Seluruh prosesi pernikahan Indah membuat saya ingin menyaksikan midodareni dan sebagainya secara
langsung. Selain itu, selipan bahasa Jawa dan Sunda dalam banyak percakapan
membuat buku ini terasa pribumi dan Indonesia banget. Bukan berarti bahasa
daerah lain tidak Indonesia, hanya saja buku yang menyelipkan bahasa daerah
menurut saya adalah buku yang sangat membudaya. Pelestarian budaya berbahasa
daerahnya juga masuk, walau nggak secara tersurat.

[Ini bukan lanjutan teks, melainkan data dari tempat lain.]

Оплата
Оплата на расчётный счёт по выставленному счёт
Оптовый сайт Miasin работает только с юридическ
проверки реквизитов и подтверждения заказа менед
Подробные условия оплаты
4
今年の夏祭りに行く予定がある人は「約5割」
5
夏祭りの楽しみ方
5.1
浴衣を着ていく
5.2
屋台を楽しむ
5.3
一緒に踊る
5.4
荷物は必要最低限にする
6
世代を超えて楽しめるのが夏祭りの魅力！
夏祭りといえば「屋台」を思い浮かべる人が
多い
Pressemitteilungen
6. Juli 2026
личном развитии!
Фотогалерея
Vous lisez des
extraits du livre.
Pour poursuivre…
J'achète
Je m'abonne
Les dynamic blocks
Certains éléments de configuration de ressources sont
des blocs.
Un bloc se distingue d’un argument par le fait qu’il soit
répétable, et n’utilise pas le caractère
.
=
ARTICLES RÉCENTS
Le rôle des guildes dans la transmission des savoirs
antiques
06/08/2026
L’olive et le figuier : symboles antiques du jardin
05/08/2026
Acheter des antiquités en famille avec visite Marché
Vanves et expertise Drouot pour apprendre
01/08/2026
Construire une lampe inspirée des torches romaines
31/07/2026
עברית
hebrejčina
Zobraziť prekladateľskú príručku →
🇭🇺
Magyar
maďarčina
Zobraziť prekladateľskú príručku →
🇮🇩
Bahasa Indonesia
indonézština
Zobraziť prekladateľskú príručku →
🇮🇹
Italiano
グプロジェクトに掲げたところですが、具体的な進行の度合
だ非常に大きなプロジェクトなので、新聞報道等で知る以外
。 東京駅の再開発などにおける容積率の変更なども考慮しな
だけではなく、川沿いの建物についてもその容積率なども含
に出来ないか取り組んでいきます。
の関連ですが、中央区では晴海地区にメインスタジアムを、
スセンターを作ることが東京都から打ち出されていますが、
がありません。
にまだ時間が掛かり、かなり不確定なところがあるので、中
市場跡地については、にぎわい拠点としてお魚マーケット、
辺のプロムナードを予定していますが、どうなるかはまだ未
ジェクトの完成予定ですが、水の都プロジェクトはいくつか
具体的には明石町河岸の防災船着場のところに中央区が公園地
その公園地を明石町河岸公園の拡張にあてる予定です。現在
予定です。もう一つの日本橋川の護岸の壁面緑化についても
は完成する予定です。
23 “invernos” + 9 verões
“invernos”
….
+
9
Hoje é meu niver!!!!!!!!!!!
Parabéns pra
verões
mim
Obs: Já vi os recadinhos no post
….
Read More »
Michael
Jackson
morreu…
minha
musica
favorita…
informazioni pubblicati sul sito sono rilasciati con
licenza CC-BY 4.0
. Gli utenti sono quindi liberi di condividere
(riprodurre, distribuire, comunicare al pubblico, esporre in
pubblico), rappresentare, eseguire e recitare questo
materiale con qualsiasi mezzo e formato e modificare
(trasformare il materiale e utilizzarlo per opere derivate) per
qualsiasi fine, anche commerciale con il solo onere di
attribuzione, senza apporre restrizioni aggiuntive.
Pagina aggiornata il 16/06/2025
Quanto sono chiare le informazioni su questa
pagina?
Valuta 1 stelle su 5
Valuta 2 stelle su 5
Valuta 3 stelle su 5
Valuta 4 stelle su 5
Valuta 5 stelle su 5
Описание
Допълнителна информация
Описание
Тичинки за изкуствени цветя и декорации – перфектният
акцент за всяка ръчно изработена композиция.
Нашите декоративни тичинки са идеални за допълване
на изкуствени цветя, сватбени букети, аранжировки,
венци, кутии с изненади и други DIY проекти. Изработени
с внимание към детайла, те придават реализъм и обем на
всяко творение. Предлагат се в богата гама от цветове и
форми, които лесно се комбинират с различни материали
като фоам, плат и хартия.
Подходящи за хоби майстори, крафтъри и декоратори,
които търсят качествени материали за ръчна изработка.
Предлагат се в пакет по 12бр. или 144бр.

Kemudian, ada fakta unik yang saya
dapatkan dari buku ini yakni tentang pantangan pernikahan antara dua orang yang
memiliki suku Sunda dan Jawa. Legenda Hayam Wuruk seolah menjadikan pernikahan
dua suku yang bersebelahan ini sebagai suatu pamali atau hal yang tabu untuk dilakukan. Bukan karena saya
percaya bahwa hal itu benar adanya, semua manusia sama, jika sukunya berbeda
maka itu tidak jadi masalah. Hanya saja menurut saya ini bisa menjadi suatu
pelajaran tentang rasisme yang mungkin saja masih berkembang dalam hidup
masyarakat kita hingga saat ini.
Ada satu hal yang saya sayangkan
dari buku ini yakni eksekusi ceritanya kerasa maksa dan nggak asyik. Kalau pada beberapa film thriller biasanya ada adegan si pembunuh
sudah mati, namun saat ada kata end tiba-tiba
wajah sehatnya di-shoot lagi, kan, nah kalau di buku ini mirip-mirip
seperti itu tapi tidak ada rasa puas saat membacanya. Buat saya seharusnya
ceritanya masih bisa lebih panjang, Bhas dan Ibu mertuanya setidaknya bisa
mendapat sedikit pelajaran berharga atas
sikap mereka, terkesan drama sih tapi mending begitu daripada gantung.